El carruaje se detiene frente a la puerta del sanatorio, a la salida de Kierling. De él desciende un paje de librea que sostiene un sobre con membrete oficial. Llama primero suave y luego, en vista de que no le abren, con algo más de rudeza, hasta que escucha pasos en el interior.
Después de unos segundos, una mujer joven y muy triste sale a recibirle y en silencio le conduce hasta el aposento del señor K, aquel hombrecillo de rostro anguloso y ojos muy fríos, casi inaccesibles. El paje, intimidado por la extrema palidez del enfermo, inclina la cabeza y alarga el sobre en un gesto que, dadas las circunstancias, le resulta tenso.

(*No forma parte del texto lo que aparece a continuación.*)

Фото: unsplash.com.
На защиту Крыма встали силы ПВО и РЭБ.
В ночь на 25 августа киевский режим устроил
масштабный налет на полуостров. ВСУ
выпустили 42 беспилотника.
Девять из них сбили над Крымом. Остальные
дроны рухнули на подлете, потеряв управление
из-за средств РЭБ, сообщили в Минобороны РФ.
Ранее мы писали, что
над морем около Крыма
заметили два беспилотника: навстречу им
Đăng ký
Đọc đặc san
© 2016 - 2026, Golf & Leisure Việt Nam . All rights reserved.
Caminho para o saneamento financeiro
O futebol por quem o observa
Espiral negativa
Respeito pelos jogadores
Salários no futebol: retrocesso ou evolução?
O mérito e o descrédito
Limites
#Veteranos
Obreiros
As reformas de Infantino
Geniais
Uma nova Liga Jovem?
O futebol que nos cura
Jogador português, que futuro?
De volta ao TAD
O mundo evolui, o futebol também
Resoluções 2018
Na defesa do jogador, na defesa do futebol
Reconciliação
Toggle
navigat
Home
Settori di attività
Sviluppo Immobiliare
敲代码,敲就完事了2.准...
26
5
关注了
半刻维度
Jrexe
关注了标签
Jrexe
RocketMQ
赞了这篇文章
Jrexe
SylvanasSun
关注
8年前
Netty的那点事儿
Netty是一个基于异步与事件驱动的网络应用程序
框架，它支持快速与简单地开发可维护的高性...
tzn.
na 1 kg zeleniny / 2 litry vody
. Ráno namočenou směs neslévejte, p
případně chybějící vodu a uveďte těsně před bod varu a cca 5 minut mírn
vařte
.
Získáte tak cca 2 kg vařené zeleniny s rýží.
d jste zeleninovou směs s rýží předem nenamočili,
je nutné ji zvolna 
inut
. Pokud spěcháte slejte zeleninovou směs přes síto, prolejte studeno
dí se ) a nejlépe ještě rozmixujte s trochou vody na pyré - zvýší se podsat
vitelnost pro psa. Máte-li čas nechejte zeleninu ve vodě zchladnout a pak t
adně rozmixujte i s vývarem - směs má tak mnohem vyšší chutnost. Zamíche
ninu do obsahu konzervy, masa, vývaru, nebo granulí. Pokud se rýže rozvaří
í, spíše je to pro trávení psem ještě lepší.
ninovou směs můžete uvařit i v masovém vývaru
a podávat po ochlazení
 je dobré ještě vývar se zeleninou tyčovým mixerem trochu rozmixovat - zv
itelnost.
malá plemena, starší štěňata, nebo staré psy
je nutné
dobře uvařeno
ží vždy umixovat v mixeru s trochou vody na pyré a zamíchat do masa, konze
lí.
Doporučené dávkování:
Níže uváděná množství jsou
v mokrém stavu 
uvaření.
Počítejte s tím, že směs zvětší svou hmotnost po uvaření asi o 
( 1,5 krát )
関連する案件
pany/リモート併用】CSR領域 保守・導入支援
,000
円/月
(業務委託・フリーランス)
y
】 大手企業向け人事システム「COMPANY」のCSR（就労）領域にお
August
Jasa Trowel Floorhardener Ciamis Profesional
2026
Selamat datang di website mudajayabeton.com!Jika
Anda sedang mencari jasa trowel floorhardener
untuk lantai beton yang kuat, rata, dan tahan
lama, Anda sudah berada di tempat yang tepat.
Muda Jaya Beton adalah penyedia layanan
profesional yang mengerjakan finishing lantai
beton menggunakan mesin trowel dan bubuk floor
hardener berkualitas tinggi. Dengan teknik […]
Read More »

"Hoy, 3 de junio de 1924, a las cinco en punto de la tarde, un coche pasará a recogerlo —dice la carta que el hombrecillo abre temblorosamente, después de interrogar con la mirada al oficial—. Lo espero impacientemente en el castillo".
 
* * *

Otro carruaje se detiene frente a la puerta del sanatorio a las cinco en punto de la tarde. De él desciende un coracero. Golpea primero suavemente y en vista de que no le abren, con algo más de rudeza, hasta que le parece escuchar pasos en el interior.
Después de unos segundos, una mujer de ojos enrojecidos, como de haber llorado, aparece tras la puerta. El coracero, intimidado por la sensación de vaciedad que emana del rostro de la mujer, se cuadra y dice:
—Perdone. Vengo a por el señor K. Veo que está listo.